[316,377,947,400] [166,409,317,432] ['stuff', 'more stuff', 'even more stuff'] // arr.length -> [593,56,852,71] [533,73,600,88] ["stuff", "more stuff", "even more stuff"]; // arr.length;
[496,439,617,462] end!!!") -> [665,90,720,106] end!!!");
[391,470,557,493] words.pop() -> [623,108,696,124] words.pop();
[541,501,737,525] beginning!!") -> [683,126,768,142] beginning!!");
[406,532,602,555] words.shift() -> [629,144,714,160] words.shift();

--

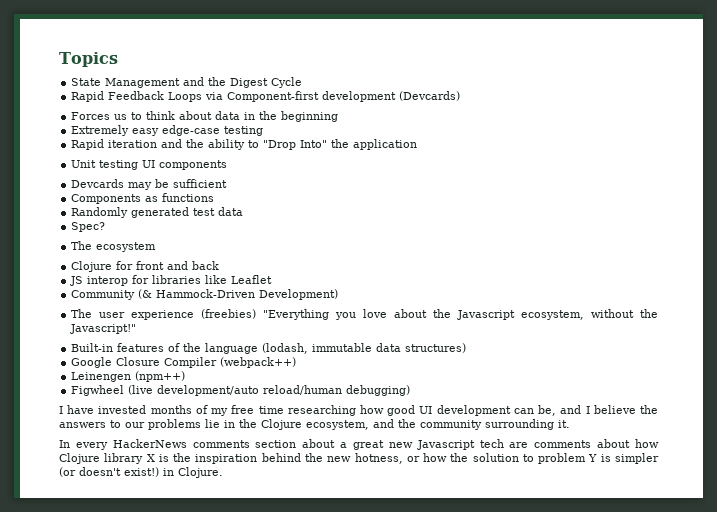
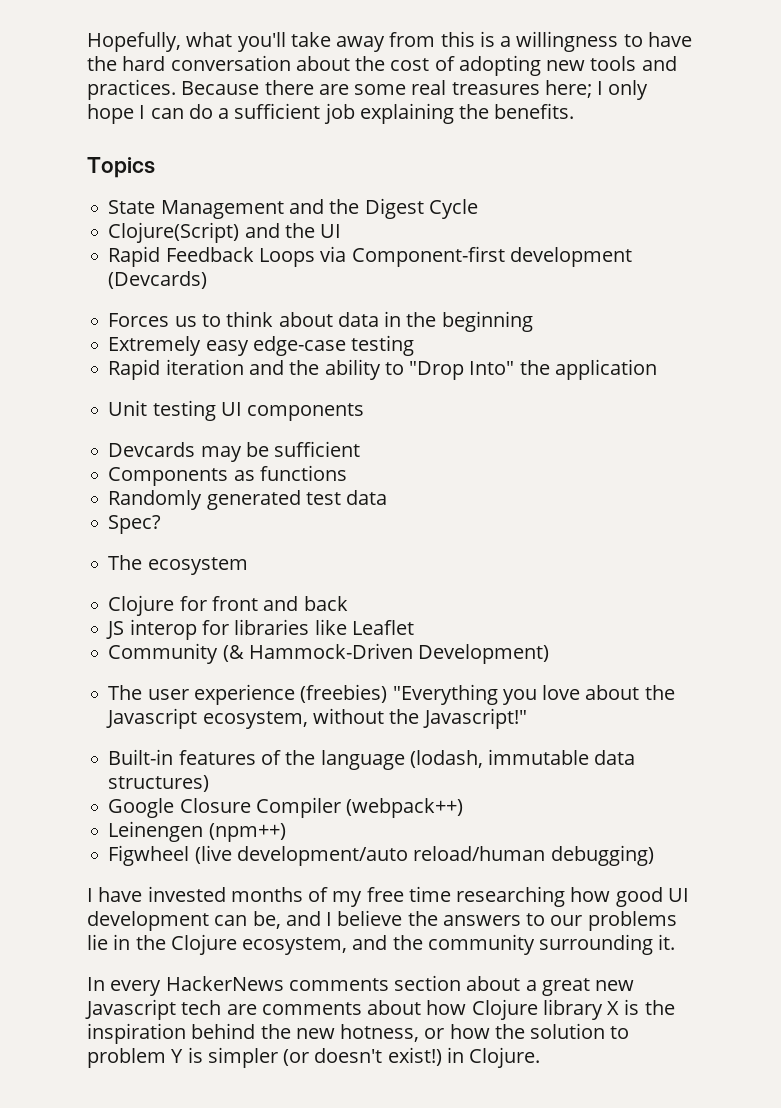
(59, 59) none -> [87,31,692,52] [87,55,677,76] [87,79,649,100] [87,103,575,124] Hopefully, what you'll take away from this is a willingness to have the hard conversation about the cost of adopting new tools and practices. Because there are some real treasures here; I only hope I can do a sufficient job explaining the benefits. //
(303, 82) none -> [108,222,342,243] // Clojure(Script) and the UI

Try it: Set down, exactly as they appear above, all lines from the one that has "(59, 59) none" down to the one that has "(303, 82) none", including those two and no others.

Task answer:
(59, 59) none -> [87,31,692,52] [87,55,677,76] [87,79,649,100] [87,103,575,124] Hopefully, what you'll take away from this is a willingness to have the hard conversation about the cost of adopting new tools and practices. Because there are some real treasures here; I only hope I can do a sufficient job explaining the benefits. //
(303, 82) none -> [108,222,342,243] // Clojure(Script) and the UI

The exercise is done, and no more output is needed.